Studio album by Bob Bennett
- Released: 1997
- Genre: CCM
- Label: Covenant Artists
- Producer: Phil Naish

Bob Bennett chronology
| Songs from Bright Avenue (1991) | Small Graces (1997) | The View from Here (2002) |

= Small Graces =

Small Graces is Bob Bennett's sixth release.

Phil Naish recorded the tracks on Small Graces by having Bob come into the studio and record each track solo (only Bob's guitar & his vocals), along with a click track; to obtain Bob's most natural performance. Then the other players were brought in to play around that initial solo track.

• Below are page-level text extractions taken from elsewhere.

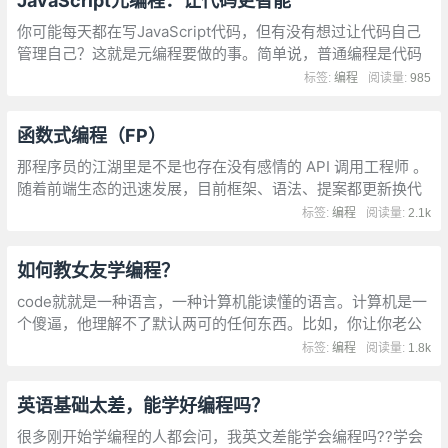
JavaScript元编程：让代码更智能
你可能每天都在写JavaScript代码，但有没有想过让代码自己
管理自己？这就是元编程要做的事。简单说，普通编程是代码
操作数据，元编程是代码操作代码。听起来有点绕，但看完例
标签:
编程
阅读量:
985
子就明白了。
函数式编程（FP）
那程序员的江湖里是不是也存在没有感情的 API 调用工程师 。
随着前端生态的迅速发展，目前框架、语法、提案都更新换代
的很快。各种各样的招式层出不穷，让人应接不暇，身心俱乏
标签:
编程
阅读量:
2.1k
如何教女友学编程？
code就就是一种语言，一种计算机能读懂的语言。计算机是一
个傻逼，他理解不了默认两可的任何东西。比如，你让你老公
去买个西瓜，你老公会自己决定去哪里买，买几个
标签:
编程
阅读量:
1.8k
英语基础太差，能学好编程吗？
很多刚开始学编程的人都会问，我英文差能学会编程吗??学会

Small Graces was Phil Naish's mandola debut.

The songs on Small Graces are split between songs that hint at relationships and romance, and those that are directed upward and outward to the body of Christ.

Professional ratings
Review scores
| Source | Rating |
| Cross Rhythms |  |
| The Phantom Tollbooth |  |

==Track listing==
All songs written by Bob Bennett, except where noted.

1. "Small Graces" – 3:55
2. "The Only Risk Worth Taking" – 4:13
3. "Lone Star State" – 3:47
4. "Hand Of Kindness" – 4:05
5. "Jesus In Our Time" – 4:45
6. "The Better Part Of Me" – 4:17
7. "Jesus Christ The Apple Tree" – 3:38
8. "The Last One" – 3:08
9. "My Shadow Companion" – 5:19
10. "Altar In The Field" – 2:30

==Personnel==
- Bob Bennett – acoustic guitar, vocals, composer
- Bonnie Keen – background vocals on "Jesus in our Time" and "Small Graces"
- Cheryl Rogers – background vocals on "Jesus in our Time" and "Small Graces"
- Danny O'Lannerghty – electric bass, acoustic bass
- Ken Lewis – percussion
- Lisa Cochran – background vocals on "Hand of Kindness" and "The Only Risk Worth Taking"
- Phil Naish – mandola, producer
- Ronnie Brookshire (at Mole End) – engineer & mixer
- Scott Brasher – string arrangement for track 2

==Release history==
Small Graces was released by Covenant Artists in 1997; it was distributed by Myrrh.